Two months before my husband proposed, he handed me a book to read on the plane for my upcoming 6 hour coast to coast flight. The book was “The Hard Questions, 100 questions to ask before you say I do”, as he placed the book in my hand he said, I have a copy as well and when you return let’s spend some time going over these questions….wow…my first thought was question 101 has got to be “will you marry me”!
When I returned from my business trip we spent several months going through the entire book, all 100 questions. We were both first marriage divorce survivors and determined to go into our next marriage better equipped to face all challenges.
One of the first questions in the book dealt with our home, how do we envision our home? Would we be open to family and friends? Do we prefer to be alone? Because we have six grown children between us, we expanded this question to wonder how we would react if one of our grown children needed to move in with us. We talked about how that could never happen, they were all settled, but if it did, we would both be open to taking in our grown children.
Our children were all grown and on their own when my husband and I met and started to date, in fact most of them didn’t meet one another until the rehearsal the night before our wedding. The first time all of our children, his 3 boys, my 3 girls, were together was an hour before we walked down the aisle the day of the wedding as we took family photos.
And so less than a month married, the first child returned, and a few weeks later, another joined us in our small 2-bedroom condo. Then, after a conversation with a third child, it became apparent to us between the financial crisis in 2008 and an impending divorce, our little family could go from 2 adults to 5 adults and 2 very small children. So, we made a decision to help support our displaced children and grandchildren by building a very large house and inviting our three adult children and two grandchildren to live with us.
It took a while for us to all settle into the new house and for my sweet hubby to get used to the noise levels generated not so much by the 2 and 3 years olds, but more by my two daughters…every night.
As this first group of tenants put back together the pieces of their lives and moved along, it was just in time for adult children four and five to join us.
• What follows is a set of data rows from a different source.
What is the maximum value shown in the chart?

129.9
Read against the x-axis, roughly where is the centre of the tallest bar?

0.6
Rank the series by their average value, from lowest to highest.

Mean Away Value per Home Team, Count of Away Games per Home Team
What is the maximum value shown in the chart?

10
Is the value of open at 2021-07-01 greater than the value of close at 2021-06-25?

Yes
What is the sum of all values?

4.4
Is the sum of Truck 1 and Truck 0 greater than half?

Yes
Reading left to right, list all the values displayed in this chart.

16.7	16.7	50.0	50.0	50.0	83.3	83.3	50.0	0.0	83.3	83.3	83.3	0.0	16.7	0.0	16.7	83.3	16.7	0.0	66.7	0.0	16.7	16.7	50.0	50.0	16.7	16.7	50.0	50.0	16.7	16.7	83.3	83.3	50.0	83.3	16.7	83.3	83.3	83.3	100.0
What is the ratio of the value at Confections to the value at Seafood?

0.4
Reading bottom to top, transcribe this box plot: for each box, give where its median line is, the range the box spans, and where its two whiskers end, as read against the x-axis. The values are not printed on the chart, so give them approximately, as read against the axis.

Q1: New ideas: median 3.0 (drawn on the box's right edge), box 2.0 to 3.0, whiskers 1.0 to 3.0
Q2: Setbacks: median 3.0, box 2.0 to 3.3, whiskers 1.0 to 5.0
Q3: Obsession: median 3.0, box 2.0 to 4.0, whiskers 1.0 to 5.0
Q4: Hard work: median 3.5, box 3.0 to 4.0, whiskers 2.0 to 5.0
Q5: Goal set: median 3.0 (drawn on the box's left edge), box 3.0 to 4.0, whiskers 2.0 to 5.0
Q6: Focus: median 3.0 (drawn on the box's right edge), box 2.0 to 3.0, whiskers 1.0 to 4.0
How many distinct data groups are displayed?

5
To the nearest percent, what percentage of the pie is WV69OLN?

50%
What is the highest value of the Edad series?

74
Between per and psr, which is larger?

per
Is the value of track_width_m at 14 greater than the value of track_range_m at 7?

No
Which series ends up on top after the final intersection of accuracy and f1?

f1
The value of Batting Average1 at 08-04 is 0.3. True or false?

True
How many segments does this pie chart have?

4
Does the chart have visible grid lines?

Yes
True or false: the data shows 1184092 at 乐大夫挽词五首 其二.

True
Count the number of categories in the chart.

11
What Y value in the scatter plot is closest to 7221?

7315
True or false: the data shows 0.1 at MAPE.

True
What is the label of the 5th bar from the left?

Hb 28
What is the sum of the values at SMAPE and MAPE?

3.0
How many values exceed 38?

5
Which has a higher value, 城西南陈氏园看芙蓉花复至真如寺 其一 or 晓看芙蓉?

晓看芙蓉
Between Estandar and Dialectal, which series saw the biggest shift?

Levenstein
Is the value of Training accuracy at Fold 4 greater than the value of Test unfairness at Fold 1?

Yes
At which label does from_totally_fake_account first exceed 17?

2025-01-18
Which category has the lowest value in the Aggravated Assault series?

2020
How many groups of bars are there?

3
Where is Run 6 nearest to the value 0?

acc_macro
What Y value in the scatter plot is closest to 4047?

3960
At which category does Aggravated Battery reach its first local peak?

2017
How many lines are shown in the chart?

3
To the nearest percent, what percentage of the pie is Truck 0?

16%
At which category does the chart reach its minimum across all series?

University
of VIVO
Again, one child came with a grandchild, so we were once again a 3-generation family living under the same roof.
At the height of all this craziness, and with a bit of overlap, we had 11 living in the “big house” one summer.
The house we built was in a new development with oversized homes, mostly all young families with their 2.5 perfect children. Because of the grandchildren playing in the yard, we refused to use any form of pesticide on the lawn, so in addition to the sometimes 5 older cars in the driveway, the yard was a natural covering of assorted weeds. One of my daughter’s friends was an avid yard sale enthusiast so she was always on the lookout for the large outdoor little kids’ plastic houses, castles, play sets, water tables, and push cars. Our back yard was the resting place for these treasures.
The great room was enormous, and with the cathedral ceiling reminiscent of a large entryway in a hotel, it was large enough to hold two complete sets of living room furniture plus a large play area for the kids. The room came in very handy as the kids moved in with their furniture and we had plenty of room.
Evening meals were always around the large dining room table where everyone pitched in to help cook, set up and clean. In the four years we owned the home, and with all our various tenants, I can’t recall one harsh word or argument. We were just happy to be together.
After dinner the kids and grandkids would often retire to the great room for a rousing game of guitar hero complete with the drums and the squeals of the little ones who were 2 and 3 at the time.
As I returned home one evening from being away overseas on a business trip my husband warned me there was something new in the back years, it was a 12′ wide blowup swimming pool, 3′ deep with two occupants in large blow-up floats smoking a butt in one hand, a cold Mountain Dew in the other.
In that instant any shred of hanging onto the Martha Stewart image of the perfect home left my body, I could begin to understand why the neighbors were reluctant to interact with us. Sometimes I wanted to just scream at the neighbors “just wait a few years”. But thankfully most of the time I just let it past.
As I look back on my life, I’m thankful our family went through this bonding experience together, it taught all of us that family is strong, that we have one another’s backs, that when times are tough, they always have a home to go to.
After four years and everyone healed and moved on, we sold “the big house” and we’ve managed to create a warm inviting space for continued family gatherings in our current smaller home, only this time when the party is over, everyone goes home.